::: Data shown :::
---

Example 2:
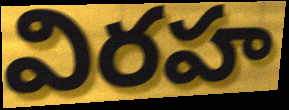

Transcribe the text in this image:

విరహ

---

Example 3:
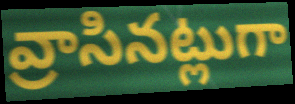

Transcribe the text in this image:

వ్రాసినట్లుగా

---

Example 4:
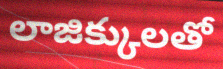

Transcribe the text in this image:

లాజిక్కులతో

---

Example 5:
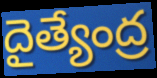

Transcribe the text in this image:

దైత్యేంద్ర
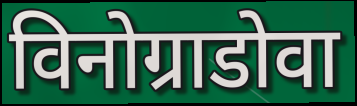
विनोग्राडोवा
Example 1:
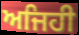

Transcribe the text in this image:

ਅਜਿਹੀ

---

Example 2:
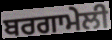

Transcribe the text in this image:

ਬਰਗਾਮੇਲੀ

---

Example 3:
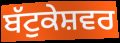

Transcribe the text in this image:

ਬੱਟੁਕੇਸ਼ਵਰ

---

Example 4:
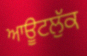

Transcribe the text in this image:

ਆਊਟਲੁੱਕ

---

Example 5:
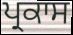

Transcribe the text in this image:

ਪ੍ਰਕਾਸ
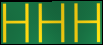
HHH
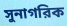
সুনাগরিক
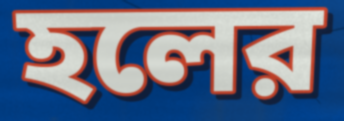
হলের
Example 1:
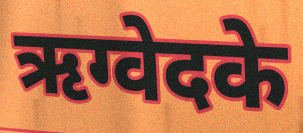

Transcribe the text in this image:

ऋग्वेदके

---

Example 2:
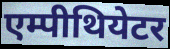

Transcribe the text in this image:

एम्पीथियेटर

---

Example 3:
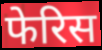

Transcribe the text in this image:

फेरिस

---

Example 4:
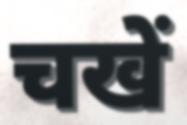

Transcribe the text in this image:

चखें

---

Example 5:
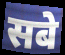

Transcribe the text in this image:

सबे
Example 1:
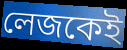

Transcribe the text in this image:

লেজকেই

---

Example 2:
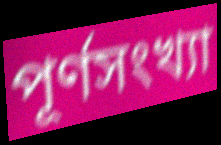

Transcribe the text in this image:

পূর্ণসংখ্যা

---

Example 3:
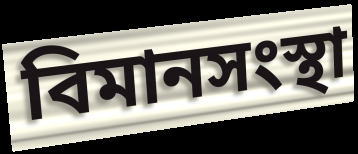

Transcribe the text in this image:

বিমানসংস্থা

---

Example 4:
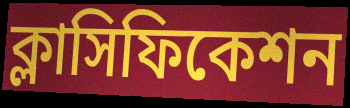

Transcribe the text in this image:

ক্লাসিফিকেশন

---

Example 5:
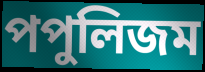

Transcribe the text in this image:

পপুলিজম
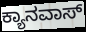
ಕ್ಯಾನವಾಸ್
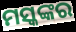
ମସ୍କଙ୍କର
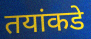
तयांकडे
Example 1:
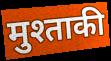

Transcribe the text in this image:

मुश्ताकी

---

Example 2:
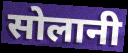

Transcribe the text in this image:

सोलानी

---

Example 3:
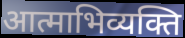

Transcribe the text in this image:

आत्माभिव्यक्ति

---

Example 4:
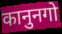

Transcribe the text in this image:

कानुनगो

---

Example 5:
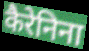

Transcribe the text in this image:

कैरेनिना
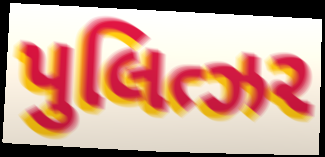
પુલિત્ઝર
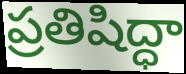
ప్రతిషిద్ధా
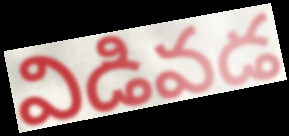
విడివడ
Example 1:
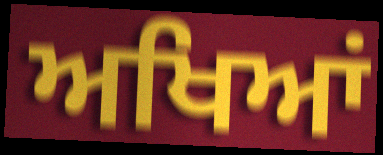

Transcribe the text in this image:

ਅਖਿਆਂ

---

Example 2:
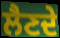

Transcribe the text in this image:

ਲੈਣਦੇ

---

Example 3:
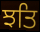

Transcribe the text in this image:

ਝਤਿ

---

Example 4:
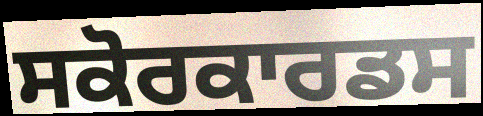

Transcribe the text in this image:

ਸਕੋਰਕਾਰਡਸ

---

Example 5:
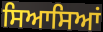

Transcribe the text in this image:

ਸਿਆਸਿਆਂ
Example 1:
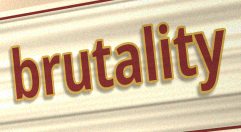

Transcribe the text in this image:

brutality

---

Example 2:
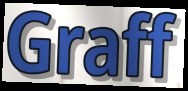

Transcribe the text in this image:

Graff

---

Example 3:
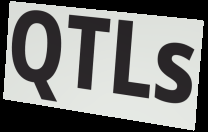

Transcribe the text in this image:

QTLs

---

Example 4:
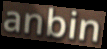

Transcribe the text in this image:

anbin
:::
Required action — Output the data exactly as it appears. The pictures do not belong in it.

Solution to this task —
---

Example 2:

Transcribe the text in this image:

విరహ

---

Example 3:

Transcribe the text in this image:

వ్రాసినట్లుగా

---

Example 4:

Transcribe the text in this image:

లాజిక్కులతో

---

Example 5:

Transcribe the text in this image:

దైత్యేంద్ర
विनोग्राडोवा
Example 1:

Transcribe the text in this image:

ਅਜਿਹੀ

---

Example 2:

Transcribe the text in this image:

ਬਰਗਾਮੇਲੀ

---

Example 3:

Transcribe the text in this image:

ਬੱਟੁਕੇਸ਼ਵਰ

---

Example 4:

Transcribe the text in this image:

ਆਊਟਲੁੱਕ

---

Example 5:

Transcribe the text in this image:

ਪ੍ਰਕਾਸ
HHH
সুনাগরিক
হলের
Example 1:

Transcribe the text in this image:

ऋग्वेदके

---

Example 2:

Transcribe the text in this image:

एम्पीथियेटर

---

Example 3:

Transcribe the text in this image:

फेरिस

---

Example 4:

Transcribe the text in this image:

चखें

---

Example 5:

Transcribe the text in this image:

सबे
Example 1:

Transcribe the text in this image:

লেজকেই

---

Example 2:

Transcribe the text in this image:

পূর্ণসংখ্যা

---

Example 3:

Transcribe the text in this image:

বিমানসংস্থা

---

Example 4:

Transcribe the text in this image:

ক্লাসিফিকেশন

---

Example 5:

Transcribe the text in this image:

পপুলিজম
ಕ್ಯಾನವಾಸ್
ମସ୍କଙ୍କର
तयांकडे
Example 1:

Transcribe the text in this image:

मुश्ताकी

---

Example 2:

Transcribe the text in this image:

सोलानी

---

Example 3:

Transcribe the text in this image:

आत्माभिव्यक्ति

---

Example 4:

Transcribe the text in this image:

कानुनगो

---

Example 5:

Transcribe the text in this image:

कैरेनिना
પુલિત્ઝર
ప్రతిషిద్ధా
విడివడ
Example 1:

Transcribe the text in this image:

ਅਖਿਆਂ

---

Example 2:

Transcribe the text in this image:

ਲੈਣਦੇ

---

Example 3:

Transcribe the text in this image:

ਝਤਿ

---

Example 4:

Transcribe the text in this image:

ਸਕੋਰਕਾਰਡਸ

---

Example 5:

Transcribe the text in this image:

ਸਿਆਸਿਆਂ
Example 1:

Transcribe the text in this image:

brutality

---

Example 2:

Transcribe the text in this image:

Graff

---

Example 3:

Transcribe the text in this image:

QTLs

---

Example 4:

Transcribe the text in this image:

anbin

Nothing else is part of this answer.